Set down all of the records word for word.

(Beginning of EXCERPTED RECORDS)

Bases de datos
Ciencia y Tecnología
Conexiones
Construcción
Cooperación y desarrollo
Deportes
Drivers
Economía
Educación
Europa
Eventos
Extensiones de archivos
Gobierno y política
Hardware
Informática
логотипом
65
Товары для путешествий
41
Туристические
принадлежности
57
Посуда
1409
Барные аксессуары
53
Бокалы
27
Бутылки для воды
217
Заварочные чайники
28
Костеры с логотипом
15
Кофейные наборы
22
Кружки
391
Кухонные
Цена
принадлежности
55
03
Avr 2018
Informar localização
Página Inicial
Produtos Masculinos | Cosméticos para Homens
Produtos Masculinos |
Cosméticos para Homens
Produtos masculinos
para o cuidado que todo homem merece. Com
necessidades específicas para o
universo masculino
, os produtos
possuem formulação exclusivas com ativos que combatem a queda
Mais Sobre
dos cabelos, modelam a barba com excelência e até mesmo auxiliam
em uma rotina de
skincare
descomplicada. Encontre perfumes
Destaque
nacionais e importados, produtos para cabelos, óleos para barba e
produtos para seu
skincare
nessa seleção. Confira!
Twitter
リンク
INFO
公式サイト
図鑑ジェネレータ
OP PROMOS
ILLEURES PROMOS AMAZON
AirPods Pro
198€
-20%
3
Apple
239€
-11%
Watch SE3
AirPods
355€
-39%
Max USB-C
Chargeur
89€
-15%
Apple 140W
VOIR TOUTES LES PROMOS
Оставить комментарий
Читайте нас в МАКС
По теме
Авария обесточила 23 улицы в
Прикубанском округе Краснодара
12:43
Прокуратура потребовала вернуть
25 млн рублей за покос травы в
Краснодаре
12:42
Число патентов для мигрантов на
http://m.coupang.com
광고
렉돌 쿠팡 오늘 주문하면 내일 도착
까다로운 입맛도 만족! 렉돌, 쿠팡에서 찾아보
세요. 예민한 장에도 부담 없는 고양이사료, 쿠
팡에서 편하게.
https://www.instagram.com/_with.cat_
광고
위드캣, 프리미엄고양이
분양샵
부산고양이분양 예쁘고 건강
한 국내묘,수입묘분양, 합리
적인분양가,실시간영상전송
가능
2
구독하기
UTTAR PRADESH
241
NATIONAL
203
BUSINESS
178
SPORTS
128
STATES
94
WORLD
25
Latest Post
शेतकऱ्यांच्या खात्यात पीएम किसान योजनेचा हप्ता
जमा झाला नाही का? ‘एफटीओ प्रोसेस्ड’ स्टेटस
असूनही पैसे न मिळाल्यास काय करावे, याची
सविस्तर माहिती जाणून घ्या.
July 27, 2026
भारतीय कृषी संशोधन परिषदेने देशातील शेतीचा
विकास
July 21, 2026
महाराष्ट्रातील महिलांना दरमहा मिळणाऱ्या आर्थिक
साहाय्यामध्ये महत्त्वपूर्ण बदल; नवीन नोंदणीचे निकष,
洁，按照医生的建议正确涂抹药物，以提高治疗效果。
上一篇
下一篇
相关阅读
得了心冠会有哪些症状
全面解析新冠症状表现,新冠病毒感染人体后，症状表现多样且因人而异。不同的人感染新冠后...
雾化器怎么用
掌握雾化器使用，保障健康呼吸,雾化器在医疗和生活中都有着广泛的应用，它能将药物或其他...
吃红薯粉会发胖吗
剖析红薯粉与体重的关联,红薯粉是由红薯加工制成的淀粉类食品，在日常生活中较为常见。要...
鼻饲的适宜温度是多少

(End of EXCERPTED RECORDS)

TASK RESULT:
Bases de datos
Ciencia y Tecnología
Conexiones
Construcción
Cooperación y desarrollo
Deportes
Drivers
Economía
Educación
Europa
Eventos
Extensiones de archivos
Gobierno y política
Hardware
Informática
логотипом
65
Товары для путешествий
41
Туристические
принадлежности
57
Посуда
1409
Барные аксессуары
53
Бокалы
27
Бутылки для воды
217
Заварочные чайники
28
Костеры с логотипом
15
Кофейные наборы
22
Кружки
391
Кухонные
Цена
принадлежности
55
03
Avr 2018
Informar localização
Página Inicial
Produtos Masculinos | Cosméticos para Homens
Produtos Masculinos |
Cosméticos para Homens
Produtos masculinos
para o cuidado que todo homem merece. Com
necessidades específicas para o
universo masculino
, os produtos
possuem formulação exclusivas com ativos que combatem a queda
Mais Sobre
dos cabelos, modelam a barba com excelência e até mesmo auxiliam
em uma rotina de
skincare
descomplicada. Encontre perfumes
Destaque
nacionais e importados, produtos para cabelos, óleos para barba e
produtos para seu
skincare
nessa seleção. Confira!
Twitter
リンク
INFO
公式サイト
図鑑ジェネレータ
OP PROMOS
ILLEURES PROMOS AMAZON
AirPods Pro
198€
-20%
3
Apple
239€
-11%
Watch SE3
AirPods
355€
-39%
Max USB-C
Chargeur
89€
-15%
Apple 140W
VOIR TOUTES LES PROMOS
Оставить комментарий
Читайте нас в МАКС
По теме
Авария обесточила 23 улицы в
Прикубанском округе Краснодара
12:43
Прокуратура потребовала вернуть
25 млн рублей за покос травы в
Краснодаре
12:42
Число патентов для мигрантов на
http://m.coupang.com
광고
렉돌 쿠팡 오늘 주문하면 내일 도착
까다로운 입맛도 만족! 렉돌, 쿠팡에서 찾아보
세요. 예민한 장에도 부담 없는 고양이사료, 쿠
팡에서 편하게.
https://www.instagram.com/_with.cat_
광고
위드캣, 프리미엄고양이
분양샵
부산고양이분양 예쁘고 건강
한 국내묘,수입묘분양, 합리
적인분양가,실시간영상전송
가능
2
구독하기
UTTAR PRADESH
241
NATIONAL
203
BUSINESS
178
SPORTS
128
STATES
94
WORLD
25
Latest Post
शेतकऱ्यांच्या खात्यात पीएम किसान योजनेचा हप्ता
जमा झाला नाही का? ‘एफटीओ प्रोसेस्ड’ स्टेटस
असूनही पैसे न मिळाल्यास काय करावे, याची
सविस्तर माहिती जाणून घ्या.
July 27, 2026
भारतीय कृषी संशोधन परिषदेने देशातील शेतीचा
विकास
July 21, 2026
महाराष्ट्रातील महिलांना दरमहा मिळणाऱ्या आर्थिक
साहाय्यामध्ये महत्त्वपूर्ण बदल; नवीन नोंदणीचे निकष,
洁，按照医生的建议正确涂抹药物，以提高治疗效果。
上一篇
下一篇
相关阅读
得了心冠会有哪些症状
全面解析新冠症状表现,新冠病毒感染人体后，症状表现多样且因人而异。不同的人感染新冠后...
雾化器怎么用
掌握雾化器使用，保障健康呼吸,雾化器在医疗和生活中都有着广泛的应用，它能将药物或其他...
吃红薯粉会发胖吗
剖析红薯粉与体重的关联,红薯粉是由红薯加工制成的淀粉类食品，在日常生活中较为常见。要...
鼻饲的适宜温度是多少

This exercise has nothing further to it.